= Tarefas =
#1 Transcreva fielmente a parte da notícia sobre a ANAF compreendida entre "sandro_meira_ricciA ANAF (Associação" e "adotada para auxiliá-los.", inclusive.
#2 Redija a continuação da notícia sobre as queixas da ANAF a partir do ponto em que ela se encerra.
:: Trecho fornecido
ANAF reclama do excesso de tecnologia em transmissões de TV

sandro_meira_ricciA ANAF (Associação Nacional dos Árbitros de Futebol) manifestou-se a respeito das queixas de vários clubes feitas nos últimos dias a respeito de algumas decisões polêmicas no Brasileirão. Para a entidade, o uso da tecnologia nada mais serve como uma forma de malhação dos juízes e quer que a mesma seja adotada para auxiliá-los.

De acordo com o presidente da entidade, Marco Antonio Martins, chegou a hora de colocar este assunto em pauta no futebol nacional, uma vez que há anos a televisão coloca inúmeras câmeras que detectam erros das arbitragens e deixa os juízes desprotegidos tendo que decidir em frações de segundo.

“Ou se coloca a tecnologia também em nosso favor ou então se retira esses recursos das transmissões. A TV é equipada com câmeras que aumentam a visão em 300 mil vezes, sendo possível enxergar até uma formiga no campo. É humanamente impossível que se cobre de um árbitro uma mesma visão do lance”, falou.

Uma das reclamações da ANAF é que a CBF (Confederação Brasileira de Futebol) pouco investe na modernização do trabalho dos árbitros e cita como exemplo a linha inteligente, que detecta se uma bola entrou ou não dentro do gol e que foi usada na última Copa Do Mundo, no Brasil, mas que está sem uso algum nas partidas do Campeonato Brasileiro.
::::
:: Material fornecido
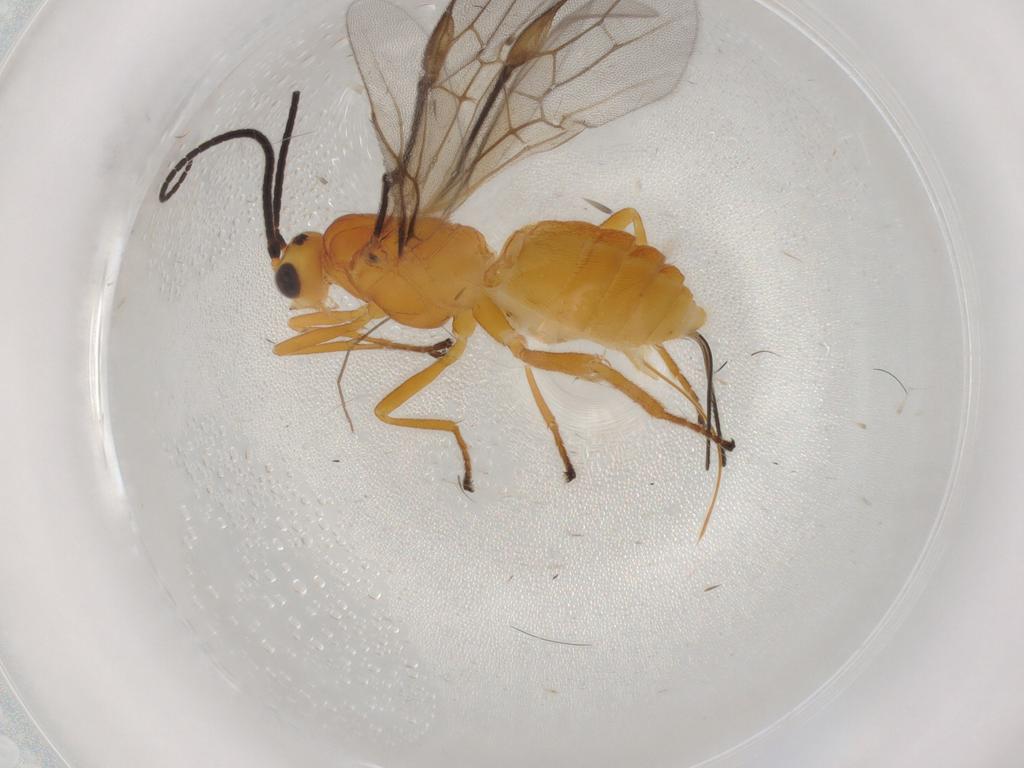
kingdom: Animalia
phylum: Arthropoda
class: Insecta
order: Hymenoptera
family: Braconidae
::::
:: Material fornecido
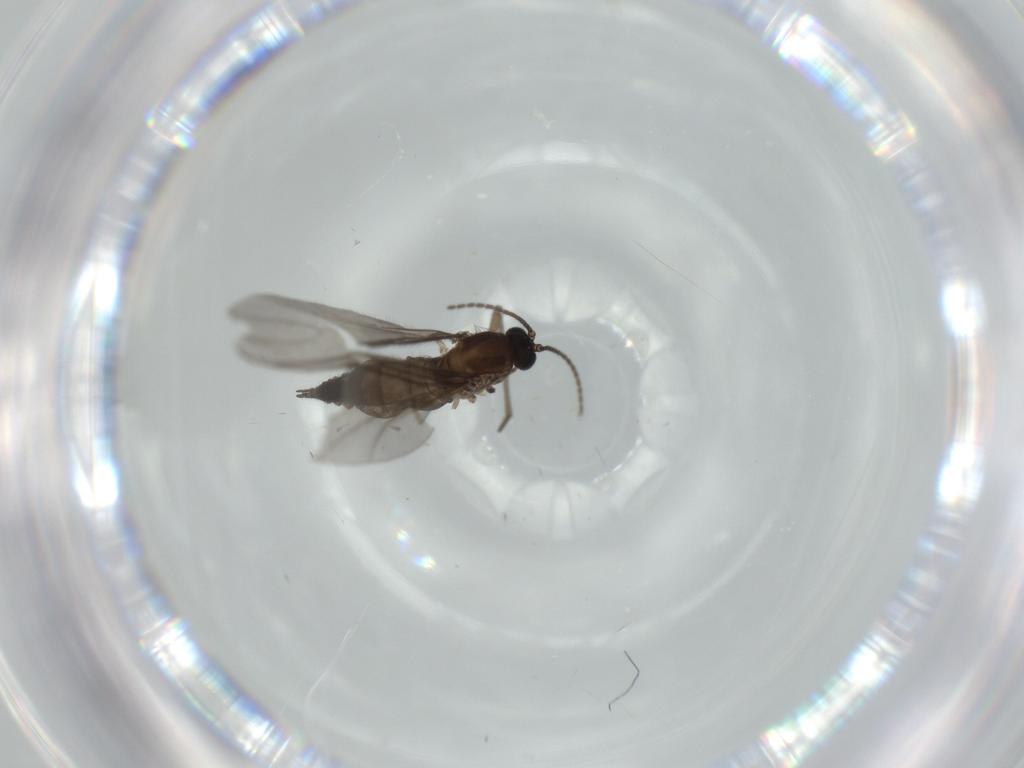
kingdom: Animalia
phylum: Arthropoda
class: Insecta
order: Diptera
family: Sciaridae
::::
= Respostas =
#1
sandro_meira_ricciA ANAF (Associação Nacional dos Árbitros de Futebol) manifestou-se a respeito das queixas de vários clubes feitas nos últimos dias a respeito de algumas decisões polêmicas no Brasileirão. Para a entidade, o uso da tecnologia nada mais serve como uma forma de malhação dos juízes e quer que a mesma seja adotada para auxiliá-los.

#2
“A Fifa deixou essa tecnologia no Brasil, mas está desligada. Veja o exemplo do vôlei. Quando há um lance polêmico, é utilizado um recurso que avalia se houve o toque na bola ou se a bola foi para fora. Você perde alguns segundos para a análise, mas se tem uma resposta justa, evitando polêmicas. Por que no futebol não pode ter o mesmo? Mas a TV vai ficar muito brava em parar a transmissão”.

A entidade também entende que auxilio externo poderia ajudar na tomada de decisão em alguns lances. Situação que hoje em dia é rechaçada pela CBF.

“Eles não permitem que o árbitro receba aviso de fora porque vão contestar a vida do profissional que passou a informação. A arbitragem ainda é vista como um custo e não como um investimento”, concluiu.